= Ron Ganarafo =

Ron Ganinbo Ganarafo (born 20 April 1955) is a Papua New Guinean politician. He was a member of the National Parliament of Papua New Guinea from 1997 to 2002 and from 2012 to 2017, both times representing the electorate of Daulo Open. He was Vice-Minister for Finance (1997) and Vice-Minister for Overseas Development Assistance (1997–1998) in the Skate government and Minister for Fisheries (1999–2002) in the Morauta government.

==Education and business career==

Ganarafo was educated at Omboran Primary School, Amaiyufa Primary School, and Goroka High School before studying a Bachelor of Economics at the University of Papua New Guinea, graduating in 1977. He was the chief executive officer of Coffee Industry Corporation Limited, the Papua New Guinean coffee industry regulator and advocate, from 1988 to 1997.

==First term (1997–2002)==

He was first elected to the National Parliament at the 1997 election, representing the Pangu Party, although he would later switch to the People's Democratic Movement. Bill Skate, the new Prime Minister, appointed Ganarafo Vice-Minister for Finance from July to December 1997, when he was shifted to Vice-Minister for Overseas Development Assistance. The National Court quashed his election on 7 May 1998 and declared him to have not been duly elected due to an incident where an electoral officer was alleged to have illegally used an unauthorised list provided by Ganarafo's campaign coordinator. The National Court ordered a by-election, but Ganarafo successfully appealed to the Supreme Court, which ruled on 5 October 1998 that there had been no illegality and reinstated him.

Ganarafo was promoted to the ministry as Minister for Fisheries in July 1999, following Mekere Morauta's ascension to Prime Minister. As minister, he signed a fishing agreement with South Korea, renewed a previously suspended agreement with Taiwan, restated Papua New Guinea's opposition to Japanese whaling, and brought Papua New Guinea into the Convention on the Conservation and Management of Highly Migratory Fish Stocks in the Western and Central Pacific Ocean. He lost his seat to Ben Kiagi at the 2002 election.

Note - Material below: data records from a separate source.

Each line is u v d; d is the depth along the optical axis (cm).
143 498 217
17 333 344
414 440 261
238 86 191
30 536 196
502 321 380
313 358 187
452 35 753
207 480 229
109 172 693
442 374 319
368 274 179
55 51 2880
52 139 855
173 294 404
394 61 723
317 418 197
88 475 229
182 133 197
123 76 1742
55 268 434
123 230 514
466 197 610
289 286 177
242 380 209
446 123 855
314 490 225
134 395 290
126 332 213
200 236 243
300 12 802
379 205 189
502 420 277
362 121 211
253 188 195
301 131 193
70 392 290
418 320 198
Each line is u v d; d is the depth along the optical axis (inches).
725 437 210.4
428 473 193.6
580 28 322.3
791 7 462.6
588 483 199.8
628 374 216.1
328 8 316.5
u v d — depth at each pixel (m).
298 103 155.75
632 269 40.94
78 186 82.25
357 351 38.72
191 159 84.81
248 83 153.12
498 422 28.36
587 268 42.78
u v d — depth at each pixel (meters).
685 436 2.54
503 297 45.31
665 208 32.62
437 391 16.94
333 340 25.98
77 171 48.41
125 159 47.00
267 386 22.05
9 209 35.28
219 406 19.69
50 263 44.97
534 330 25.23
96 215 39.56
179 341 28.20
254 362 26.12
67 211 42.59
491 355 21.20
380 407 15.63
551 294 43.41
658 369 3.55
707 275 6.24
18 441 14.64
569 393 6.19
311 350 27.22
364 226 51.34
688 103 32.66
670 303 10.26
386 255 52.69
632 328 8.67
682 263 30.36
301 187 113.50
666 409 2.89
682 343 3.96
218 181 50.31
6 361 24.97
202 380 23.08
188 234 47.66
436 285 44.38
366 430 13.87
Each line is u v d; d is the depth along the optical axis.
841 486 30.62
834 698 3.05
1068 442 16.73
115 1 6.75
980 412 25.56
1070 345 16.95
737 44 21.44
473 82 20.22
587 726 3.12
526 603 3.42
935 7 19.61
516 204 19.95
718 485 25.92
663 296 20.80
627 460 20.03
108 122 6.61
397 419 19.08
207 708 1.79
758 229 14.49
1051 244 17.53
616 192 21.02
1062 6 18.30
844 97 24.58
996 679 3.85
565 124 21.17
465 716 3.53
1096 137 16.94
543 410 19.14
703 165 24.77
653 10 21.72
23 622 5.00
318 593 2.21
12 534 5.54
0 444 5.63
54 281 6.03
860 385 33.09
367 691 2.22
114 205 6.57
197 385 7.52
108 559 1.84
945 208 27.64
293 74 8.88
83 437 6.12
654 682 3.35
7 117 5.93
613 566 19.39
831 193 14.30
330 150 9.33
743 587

==Second term (2012–present)==

Ganarafo won back his old seat as an independent at the 2012 election, having reportedly been a fruit and vegetable farmer in his years out of office. In November 2012, he called for restrictions on the importing of fresh vegetables, calling the importing of subsidised vegetables from Australia and New Zealand a "disturbing trend".

Ganarafo was defeated by Pogio Ghate at the 2017 election.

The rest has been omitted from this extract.